GIVEN TEXT:
Tuesday, September 24, 2019

Politics Addiction

Hello, I am entirely alive, and I am a politics addict. I got clean after a debilitating addiction thanks to shipping and simply being away from the world for extended periods, but slowly, slowly the shadow has been creeping back into my life. But as Brady and Gray over at Hello Internet say, what's important is not to always try to be perfect and then get upset when you fail to achieve that perfection, but to get back on the wagon every time you fall off. This is me climbing back on the wagon.

The first step in a twelve step program is to admit you have a problem. The next step is to admit I am powerless over the problem and that only an omnipotent and benevolent God can save me from addiction. Needless to say, no matter how inclusive and ecumenical you want to formulate that, it isn't a viable option for someone with Nihilist in the tagline of their blog.

THE TASKS:
- A) Print the stretch of the politics addiction post from "Hello, I am" through "on the wagon.".
- B) Proceed with the blog post on politics addiction from the point where it stops.

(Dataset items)
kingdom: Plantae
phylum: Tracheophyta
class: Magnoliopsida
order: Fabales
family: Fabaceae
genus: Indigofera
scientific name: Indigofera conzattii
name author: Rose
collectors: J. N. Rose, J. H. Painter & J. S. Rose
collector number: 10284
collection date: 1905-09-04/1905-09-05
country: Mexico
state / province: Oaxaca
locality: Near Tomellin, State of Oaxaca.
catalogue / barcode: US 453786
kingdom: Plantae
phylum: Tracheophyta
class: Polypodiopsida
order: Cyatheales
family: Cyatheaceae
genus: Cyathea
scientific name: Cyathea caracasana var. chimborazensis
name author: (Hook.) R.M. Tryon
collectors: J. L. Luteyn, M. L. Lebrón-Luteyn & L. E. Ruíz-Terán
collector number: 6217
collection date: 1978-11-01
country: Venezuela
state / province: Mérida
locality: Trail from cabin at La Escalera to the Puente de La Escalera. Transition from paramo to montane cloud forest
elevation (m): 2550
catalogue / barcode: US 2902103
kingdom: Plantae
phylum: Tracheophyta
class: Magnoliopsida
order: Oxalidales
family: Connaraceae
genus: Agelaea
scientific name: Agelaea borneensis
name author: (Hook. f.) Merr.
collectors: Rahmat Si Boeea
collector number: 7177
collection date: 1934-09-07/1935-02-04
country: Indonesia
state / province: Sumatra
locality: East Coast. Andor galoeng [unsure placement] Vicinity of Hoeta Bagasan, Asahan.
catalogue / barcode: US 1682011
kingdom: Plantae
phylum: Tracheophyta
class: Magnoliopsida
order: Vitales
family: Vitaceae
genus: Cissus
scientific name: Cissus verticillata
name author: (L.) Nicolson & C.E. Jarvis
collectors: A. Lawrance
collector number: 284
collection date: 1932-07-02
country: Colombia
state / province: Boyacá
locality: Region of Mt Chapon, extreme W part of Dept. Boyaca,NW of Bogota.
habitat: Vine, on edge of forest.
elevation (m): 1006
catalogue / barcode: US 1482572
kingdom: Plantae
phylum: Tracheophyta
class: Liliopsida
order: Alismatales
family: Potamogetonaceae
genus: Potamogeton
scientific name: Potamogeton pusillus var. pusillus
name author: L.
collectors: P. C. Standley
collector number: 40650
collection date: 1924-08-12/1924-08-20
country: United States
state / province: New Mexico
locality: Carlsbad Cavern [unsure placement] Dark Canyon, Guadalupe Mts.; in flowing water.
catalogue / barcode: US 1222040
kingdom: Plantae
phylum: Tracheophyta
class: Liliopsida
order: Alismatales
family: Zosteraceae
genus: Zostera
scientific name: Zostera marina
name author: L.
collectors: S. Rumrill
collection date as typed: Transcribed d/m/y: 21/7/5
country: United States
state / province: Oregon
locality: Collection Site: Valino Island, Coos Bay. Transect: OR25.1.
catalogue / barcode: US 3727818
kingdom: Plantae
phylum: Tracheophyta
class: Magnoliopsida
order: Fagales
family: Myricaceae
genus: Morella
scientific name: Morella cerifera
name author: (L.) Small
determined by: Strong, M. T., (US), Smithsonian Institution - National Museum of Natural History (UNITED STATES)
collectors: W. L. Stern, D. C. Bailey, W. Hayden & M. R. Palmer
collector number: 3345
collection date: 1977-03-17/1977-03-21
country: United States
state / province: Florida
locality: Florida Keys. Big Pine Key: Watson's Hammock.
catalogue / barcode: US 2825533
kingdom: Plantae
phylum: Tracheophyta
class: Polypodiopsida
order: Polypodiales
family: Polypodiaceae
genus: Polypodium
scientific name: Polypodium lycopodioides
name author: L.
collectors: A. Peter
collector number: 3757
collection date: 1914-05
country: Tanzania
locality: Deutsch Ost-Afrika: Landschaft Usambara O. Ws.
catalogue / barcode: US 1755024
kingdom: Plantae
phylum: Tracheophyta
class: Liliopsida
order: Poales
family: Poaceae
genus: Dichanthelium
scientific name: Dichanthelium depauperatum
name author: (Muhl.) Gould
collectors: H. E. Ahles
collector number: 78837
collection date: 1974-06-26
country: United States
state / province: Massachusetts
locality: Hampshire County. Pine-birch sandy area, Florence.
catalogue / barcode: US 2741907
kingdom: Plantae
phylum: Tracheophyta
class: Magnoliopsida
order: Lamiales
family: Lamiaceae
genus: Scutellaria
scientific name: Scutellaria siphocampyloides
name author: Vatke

OUTPUTS FOR THE TASKS:
- A)
Hello, I am entirely alive, and I am a politics addict. I got clean after a debilitating addiction thanks to shipping and simply being away from the world for extended periods, but slowly, slowly the shadow has been creeping back into my life. But as Brady and Gray over at Hello Internet say, what's important is not to always try to be perfect and then get upset when you fail to achieve that perfection, but to get back on the wagon every time you fall off. This is me climbing back on the wagon.

- B)
If I can't call upon a magic sky fairy to do the heavy lifting for me, then I need to develop in myself the motivation to stop. I think I can do this in the same way that I motivate myself to abstain from alcohol, by convincing myself that it is a pernicious thing wholly without merit. With alcohol this is easy, at least for me, since it tastes bad, makes me feel sick, has been seen in others to lead to decisions that are later regretted, and costs a lot of money. With politics and mainstream news in general, this doesn't quite work. After all, news is essentially free on the internet and provides something that feels good, not necessarily pleasure, but a mix of stimuli that flatter the reader and encourage him that staying up to date is part of being a loyal tribesman.

Problem: News consumes too much time. I remember the good old days, when I blogged regularly and held a desk job and spent easily 2-4 hours a day doing nothing but reading news. I would look at my life from time to time and wonder why I could never get anything done. If nothing else, recovering this time for higher value activities is tremendously valuable. When I was only occasionally newsing it wasn't so bad, but yesterday I spent the entire time after work plugged to the phone. I failed to do my daily studying and did not really enjoy myself as much as I would have doing something else, I think.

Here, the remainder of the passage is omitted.